:: EXERCISE PASSAGE ::

MERLIN: Building Low-SNR Robust Multimodal LLMs for Electromagnetic Signals
This work provides foundational resources and a robust model for researchers and practitioners aiming to develop MLLMs for electromagnetic signal analysis, particularly in challenging low-SNR conditions. It is a significant step for the EM domain.
This paper addresses the challenges of applying Multimodal Large Language Models (MLLMs) to the electromagnetic (EM) domain, specifically focusing on data scarcity, lack of benchmarks, and fragility in low Signal-to-Noise Ratio (SNR) environments. The authors introduce EM-100k, a dataset of over 100,000 EM signal-text pairs, and EM-Bench, a comprehensive benchmark for EM signal-to-text tasks. They also propose MERLIN, a novel training framework that achieves state-of-the-art performance on EM-Bench and demonstrates remarkable robustness in low-SNR settings.

:::
:: RECORDED DATA ::

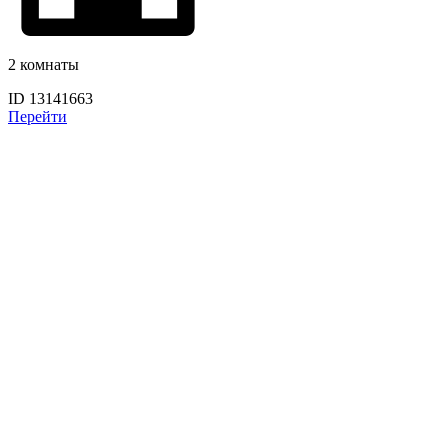
2 комнаты
ID 13141663
Перейти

:::

* EXERCISE A: Please rewrite the paragraph of the MERLIN summary that begins "This paper addresses the challenges" as a short bulleted list that keeps its main facts.
* EXERCISE B: List the challenges the MERLIN summary says the paper addresses in applying MLLMs to the EM domain.
* EXERCISE C: Retype everything in the MERLIN summary from "This paper addresses" down to "in low-SNR settings.".
The data comes from an unrelated source.

* EXERCISE OUTPUT A:
- Topic: applying Multimodal Large Language Models (MLLMs) to the electromagnetic (EM) domain
- Challenges: data scarcity, lack of benchmarks, and fragility in low Signal-to-Noise Ratio (SNR) environments
- EM-100k: a dataset of over 100,000 EM signal-text pairs
- EM-Bench: a comprehensive benchmark for EM signal-to-text tasks
- MERLIN: a novel training framework that achieves state-of-the-art performance on EM-Bench and shows remarkable robustness in low-SNR settings

* EXERCISE OUTPUT B:
- Data scarcity
- Lack of benchmarks
- Fragility in low Signal-to-Noise Ratio (SNR) environments

* EXERCISE OUTPUT C:
This paper addresses the challenges of applying Multimodal Large Language Models (MLLMs) to the electromagnetic (EM) domain, specifically focusing on data scarcity, lack of benchmarks, and fragility in low Signal-to-Noise Ratio (SNR) environments. The authors introduce EM-100k, a dataset of over 100,000 EM signal-text pairs, and EM-Bench, a comprehensive benchmark for EM signal-to-text tasks. They also propose MERLIN, a novel training framework that achieves state-of-the-art performance on EM-Bench and demonstrates remarkable robustness in low-SNR settings.